### Task requirements
Skip the pictures. Set down, word for word, the lines from the start of the material up to and including the line with "X103Y1236D03*".
Data provided section start
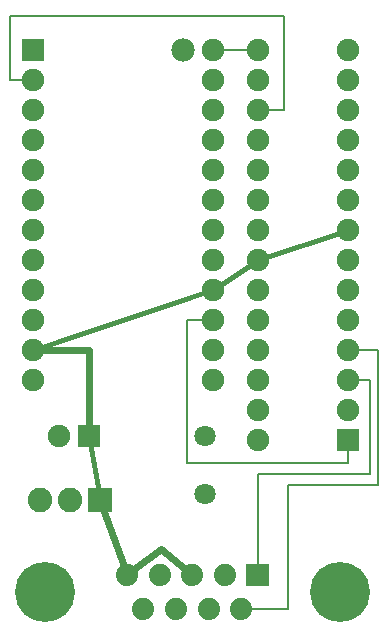
<source format=gtl>
G04 MADE WITH FRITZING*
G04 WWW.FRITZING.ORG*
G04 DOUBLE SIDED*
G04 HOLES PLATED*
G04 CONTOUR ON CENTER OF CONTOUR VECTOR*
%ASAXBY*%
%FSLAX23Y23*%
%MOIN*%
%OFA0B0*%
%SFA1.0B1.0*%
%ADD10C,0.075000*%
%ADD11C,0.082000*%
%ADD12C,0.070925*%
%ADD13C,0.070866*%
%ADD14C,0.074000*%
%ADD15C,0.200000*%
%ADD16C,0.078000*%
%ADD17R,0.075000X0.075000*%
%ADD18R,0.082000X0.082000*%
%ADD19C,0.008000*%
%ADD20C,0.024000*%
%ADD21C,0.016000*%
%ADD22R,0.001000X0.001000*%
%LNCOPPER1*%
G90*
G70*
G54D10*
X290Y648D03*
X190Y648D03*
X1153Y636D03*
X853Y636D03*
X1153Y736D03*
X853Y736D03*
X1153Y836D03*
X853Y836D03*
X1153Y936D03*
X853Y936D03*
X1153Y1036D03*
X853Y1036D03*
X1153Y1136D03*
X853Y1136D03*
X1153Y1236D03*
X853Y1236D03*
X1153Y1336D03*
X853Y1336D03*
X1153Y1436D03*
X853Y1436D03*
X1153Y1536D03*
X853Y1536D03*
X1153Y1636D03*
X853Y1636D03*
X1153Y1736D03*
X853Y1736D03*
X1153Y1836D03*
X853Y1836D03*
X1153Y1936D03*
X853Y1936D03*
X103Y1936D03*
X703Y1936D03*
X103Y1836D03*
X703Y1836D03*
X103Y1736D03*
X703Y1736D03*
X103Y1636D03*
X703Y1636D03*
X103Y1536D03*
X703Y1536D03*
X103Y1436D03*
X703Y1436D03*
X103Y1336D03*
X703Y1336D03*
X103Y1236D03*
X703Y1236D03*
X103Y1136D03*
X703Y1136D03*
X103Y1036D03*
X703Y1036D03*
X103Y936D03*
X703Y936D03*
X103Y836D03*
X703Y836D03*
G54D11*
X328Y436D03*
X228Y436D03*
X128Y436D03*
G54D12*
X678Y455D03*
G54D13*
X678Y648D03*
G54D14*
X853Y186D03*
X743Y186D03*
X634Y186D03*
X525Y186D03*
X416Y186D03*
X798Y74D03*
X689Y74D03*
X580Y74D03*
X471Y74D03*
G54D15*
X1127Y130D03*
X142Y130D03*
G54D14*
X853Y186D03*
X743Y186D03*
X634Y186D03*
X525Y186D03*
X416Y186D03*
X798Y74D03*
X689Y74D03*
X580Y74D03*
X471Y74D03*
G54D15*
X1127Y130D03*
X142Y130D03*
G54D16*
X603Y1936D03*
G54D17*
X290Y648D03*
X1153Y636D03*
X103Y1936D03*
G54D18*
X328Y436D03*
G54D19*
X952Y487D02*
X1253Y487D01*
D02*
X952Y74D02*
X952Y487D01*
D02*
X1253Y487D02*
X1253Y936D01*
D02*
X1253Y936D02*
X1176Y936D01*
D02*
X823Y74D02*
X952Y74D01*
D02*
X852Y523D02*
X852Y211D01*
D02*
X1227Y835D02*
X1227Y523D01*
D02*
X1227Y523D02*
X852Y523D01*
D02*
X1176Y836D02*
X1227Y835D01*
G54D20*
D02*
X610Y206D02*
X529Y273D01*
D02*
X529Y273D02*
X441Y205D01*
G54D21*
D02*
X323Y462D02*
X294Y626D01*
G54D19*
D02*
X829Y1936D02*
X726Y1936D01*
D02*
X876Y1736D02*
X940Y1735D01*
D02*
X940Y1735D02*
X940Y2048D01*
D02*
X940Y2048D02*
X28Y2048D01*
D02*
X28Y2048D02*
X28Y1835D01*
D02*
X28Y1835D02*
X79Y1836D01*
G54D21*
D02*
X880Y1245D02*
X1125Y1327D01*
D02*
X124Y943D02*
X681Y1129D01*
G54D20*
D02*
X406Y215D02*
X338Y406D01*
G54D21*
D02*
X722Y1149D02*
X833Y1223D01*
G54D19*
D02*
X616Y1036D02*
X679Y1036D01*
D02*
X616Y561D02*
X616Y1036D01*
D02*
X1153Y561D02*
X616Y561D01*
D02*
X1153Y613D02*
X1153Y561D01*
G54D20*
D02*
X290Y677D02*
X291Y936D01*
D02*
X291Y936D02*
X131Y936D01*
G54D22*
X815Y223D02*
X888Y223D01*
X815Y222D02*
X888Y222D01*
X815Y221D02*
X888Y221D01*
X815Y220D02*
X888Y220D01*
X815Y219D02*
X888Y219D01*
X815Y218D02*
X888Y218D01*
X815Y217D02*
X888Y217D01*
X815Y216D02*
X888Y216D01*
X815Y215D02*
X888Y215D01*
X815Y214D02*
X888Y214D01*
X815Y213D02*
X888Y213D01*
X815Y212D02*
X888Y212D01*
X815Y211D02*
X888Y211D01*
X815Y210D02*
X888Y210D01*
X815Y209D02*
X888Y209D01*
X815Y208D02*
X888Y208D01*
X815Y207D02*
X888Y207D01*
X815Y206D02*
X847Y206D01*
X856Y206D02*
X888Y206D01*
X815Y205D02*
X844Y205D01*
X859Y205D02*
X888Y205D01*
X815Y204D02*
X842Y204D01*
X861Y204D02*
X888Y204D01*
X815Y203D02*
X840Y203D01*
X863Y203D02*
X888Y203D01*
X815Y202D02*
X839Y202D01*
X864Y202D02*
X888Y202D01*
X815Y201D02*
X837Y201D01*
X866Y201D02*
X888Y201D01*
X815Y200D02*
X836Y200D01*
X867Y200D02*
X888Y200D01*
X815Y199D02*
X836Y199D01*
X867Y199D02*
X888Y199D01*
X815Y198D02*
X835Y198D01*
X868Y198D02*
X888Y198D01*
X815Y197D02*
X834Y197D01*
X869Y197D02*
X888Y197D01*
X815Y196D02*
X834Y196D01*
X869Y196D02*
X888Y196D01*
X815Y195D02*
X833Y195D01*
X870Y195D02*
X888Y195D01*
X815Y194D02*
X833Y194D01*
X870Y194D02*
X888Y194D01*
X815Y193D02*
X832Y193D01*
X871Y193D02*
X888Y193D01*
X815Y192D02*
X832Y192D01*
X871Y192D02*
X888Y192D01*
X815Y191D02*
X832Y191D01*
X871Y191D02*
X888Y191D01*
X815Y190D02*
X831Y190D01*
X872Y190D02*
X888Y190D01*
X815Y189D02*
X831Y189D01*
X872Y189D02*
X888Y189D01*
X815Y188D02*
X831Y188D01*
X872Y188D02*
X888Y188D01*
X815Y187D02*
X831Y187D01*
X872Y187D02*
X888Y187D01*
X815Y186D02*
X831Y186D01*
X872Y186D02*
X888Y186D01*
X815Y185D02*
X831Y185D01*
X872Y185D02*
X888Y185D01*
X815Y184D02*
X831Y184D01*
X872Y184D02*
X888Y184D01*
X815Y183D02*
X831Y183D01*
X872Y183D02*
X888Y183D01*
X815Y182D02*
X832Y182D01*
X871Y182D02*
X888Y182D01*
X815Y181D02*
X832Y181D01*
X871Y181D02*
X888Y181D01*
X815Y180D02*
X832Y180D01*
X871Y180D02*
X888Y180D01*
X815Y179D02*
X832Y179D01*
X871Y179D02*
X888Y179D01*
X815Y178D02*
X833Y178D01*
X870Y178D02*
X888Y178D01*
X815Y177D02*
X833Y177D01*
X870Y177D02*
X888Y177D01*
X815Y176D02*
X834Y176D01*
X869Y176D02*
X888Y176D01*
X815Y175D02*
X835Y175D01*
X868Y175D02*
X888Y175D01*
X815Y174D02*
X835Y174D01*
X868Y174D02*
X888Y174D01*
X815Y173D02*
X836Y173D01*
X867Y173D02*
X888Y173D01*
X815Y172D02*
X837Y172D01*
X866Y172D02*
X888Y172D01*
X815Y171D02*
X838Y171D01*
X865Y171D02*
X888Y171D01*
X815Y170D02*
X840Y170D01*
X863Y170D02*
X888Y170D01*
X815Y169D02*
X841Y169D01*
X862Y169D02*
X888Y169D01*
X815Y168D02*
X843Y168D01*
X860Y168D02*
X888Y168D01*
X815Y167D02*
X846Y167D01*
X857Y167D02*
X888Y167D01*
X815Y166D02*
X888Y166D01*
X815Y165D02*
X888Y165D01*
X815Y164D02*
X888Y164D01*
X815Y163D02*
X888Y163D01*
X815Y162D02*
X888Y162D01*
X815Y161D02*
X888Y161D01*
X815Y160D02*
X888Y160D01*
X815Y159D02*
X888Y159D01*
X815Y158D02*
X888Y158D01*
X815Y157D02*
X888Y157D01*
X815Y156D02*
X888Y156D01*
X815Y155D02*
X888Y155D01*
X815Y154D02*
X888Y154D01*
X815Y153D02*
X888Y153D01*
X815Y152D02*
X888Y152D01*
X815Y151D02*
X888Y151D01*
X815Y150D02*
X888Y150D01*
D02*
G04 End of Copper1*
M02*
</source>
Data provided section end
### Solution for this task
<source format=gtl>
G04 MADE WITH FRITZING*
G04 WWW.FRITZING.ORG*
G04 DOUBLE SIDED*
G04 HOLES PLATED*
G04 CONTOUR ON CENTER OF CONTOUR VECTOR*
%ASAXBY*%
%FSLAX23Y23*%
%MOIN*%
%OFA0B0*%
%SFA1.0B1.0*%
%ADD10C,0.075000*%
%ADD11C,0.082000*%
%ADD12C,0.070925*%
%ADD13C,0.070866*%
%ADD14C,0.074000*%
%ADD15C,0.200000*%
%ADD16C,0.078000*%
%ADD17R,0.075000X0.075000*%
%ADD18R,0.082000X0.082000*%
%ADD19C,0.008000*%
%ADD20C,0.024000*%
%ADD21C,0.016000*%
%ADD22R,0.001000X0.001000*%
%LNCOPPER1*%
G90*
G70*
G54D10*
X290Y648D03*
X190Y648D03*
X1153Y636D03*
X853Y636D03*
X1153Y736D03*
X853Y736D03*
X1153Y836D03*
X853Y836D03*
X1153Y936D03*
X853Y936D03*
X1153Y1036D03*
X853Y1036D03*
X1153Y1136D03*
X853Y1136D03*
X1153Y1236D03*
X853Y1236D03*
X1153Y1336D03*
X853Y1336D03*
X1153Y1436D03*
X853Y1436D03*
X1153Y1536D03*
X853Y1536D03*
X1153Y1636D03*
X853Y1636D03*
X1153Y1736D03*
X853Y1736D03*
X1153Y1836D03*
X853Y1836D03*
X1153Y1936D03*
X853Y1936D03*
X103Y1936D03*
X703Y1936D03*
X103Y1836D03*
X703Y1836D03*
X103Y1736D03*
X703Y1736D03*
X103Y1636D03*
X703Y1636D03*
X103Y1536D03*
X703Y1536D03*
X103Y1436D03*
X703Y1436D03*
X103Y1336D03*
X703Y1336D03*
X103Y1236D03*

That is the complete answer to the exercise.